_Work to complete_. Copy the records below word for word, leaving out the pictures.

[Data items]
^^^^
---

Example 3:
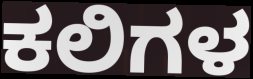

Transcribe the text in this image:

ಕಲಿಗಳ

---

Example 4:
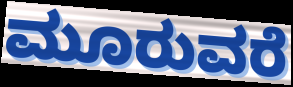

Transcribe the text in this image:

ಮೂರುವರೆ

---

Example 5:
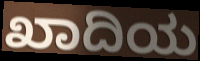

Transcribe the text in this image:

ಖಾದಿಯ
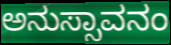
ಅನುಸ್ಸಾವನಂ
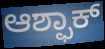
ಆಶ್ಫಾಕ್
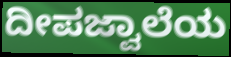
ದೀಪಜ್ವಾಲೆಯ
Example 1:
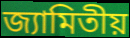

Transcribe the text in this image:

জ্যামিতীয়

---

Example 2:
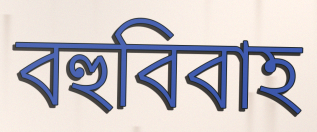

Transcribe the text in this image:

বহুবিবাহ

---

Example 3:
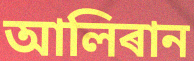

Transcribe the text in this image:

আলিৰান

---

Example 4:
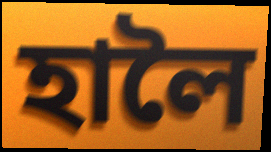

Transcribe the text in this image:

হালৈ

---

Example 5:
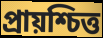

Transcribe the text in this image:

প্ৰায়শ্চিত্ত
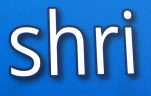
shri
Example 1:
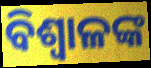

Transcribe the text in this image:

ବିଶ୍ୱାଳଙ୍କ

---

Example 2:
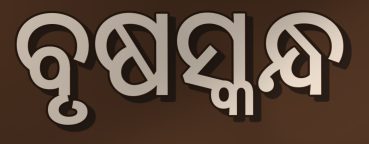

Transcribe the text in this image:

ବୃଷସ୍କନ୍ଧ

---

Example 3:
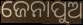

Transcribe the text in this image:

ଜେନାପୁଅ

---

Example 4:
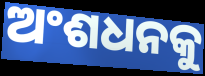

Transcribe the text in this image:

ଅଂଶଧନକୁ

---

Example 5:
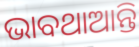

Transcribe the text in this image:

ଭାବଥାଆନ୍ତି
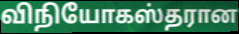
விநியோகஸ்தரான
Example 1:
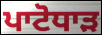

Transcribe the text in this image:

ਪਾਟੋਧਾੜ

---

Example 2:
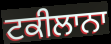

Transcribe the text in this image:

ਟਕੀਲਾਨਾ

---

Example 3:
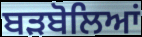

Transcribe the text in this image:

ਬੜਬੋਲਿਆਂ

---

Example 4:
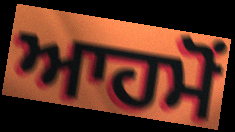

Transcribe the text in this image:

ਆਹਮੋਂ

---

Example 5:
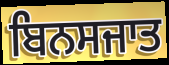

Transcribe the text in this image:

ਬਿਨਸਜਾਤ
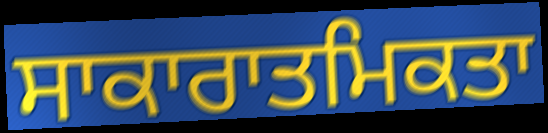
ਸਾਕਾਰਾਤਮਿਕਤਾ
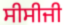
ਸੀਸੀਜੀ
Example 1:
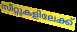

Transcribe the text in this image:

സീറ്റുകളിലേക്ക്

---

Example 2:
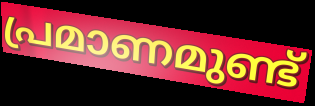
^^^^
_Result of the exercise_.
---

Example 3:

Transcribe the text in this image:

ಕಲಿಗಳ

---

Example 4:

Transcribe the text in this image:

ಮೂರುವರೆ

---

Example 5:

Transcribe the text in this image:

ಖಾದಿಯ
ಅನುಸ್ಸಾವನಂ
ಆಶ್ಫಾಕ್
ದೀಪಜ್ವಾಲೆಯ
Example 1:

Transcribe the text in this image:

জ্যামিতীয়

---

Example 2:

Transcribe the text in this image:

বহুবিবাহ

---

Example 3:

Transcribe the text in this image:

আলিৰান

---

Example 4:

Transcribe the text in this image:

হালৈ

---

Example 5:

Transcribe the text in this image:

প্ৰায়শ্চিত্ত
shri
Example 1:

Transcribe the text in this image:

ବିଶ୍ୱାଳଙ୍କ

---

Example 2:

Transcribe the text in this image:

ବୃଷସ୍କନ୍ଧ

---

Example 3:

Transcribe the text in this image:

ଜେନାପୁଅ

---

Example 4:

Transcribe the text in this image:

ଅଂଶଧନକୁ

---

Example 5:

Transcribe the text in this image:

ଭାବଥାଆନ୍ତି
விநியோகஸ்தரான
Example 1:

Transcribe the text in this image:

ਪਾਟੋਧਾੜ

---

Example 2:

Transcribe the text in this image:

ਟਕੀਲਾਨਾ

---

Example 3:

Transcribe the text in this image:

ਬੜਬੋਲਿਆਂ

---

Example 4:

Transcribe the text in this image:

ਆਹਮੋਂ

---

Example 5:

Transcribe the text in this image:

ਬਿਨਸਜਾਤ
ਸਾਕਾਰਾਤਮਿਕਤਾ
ਸੀਸੀਜੀ
Example 1:

Transcribe the text in this image:

സീറ്റുകളിലേക്ക്

---

Example 2:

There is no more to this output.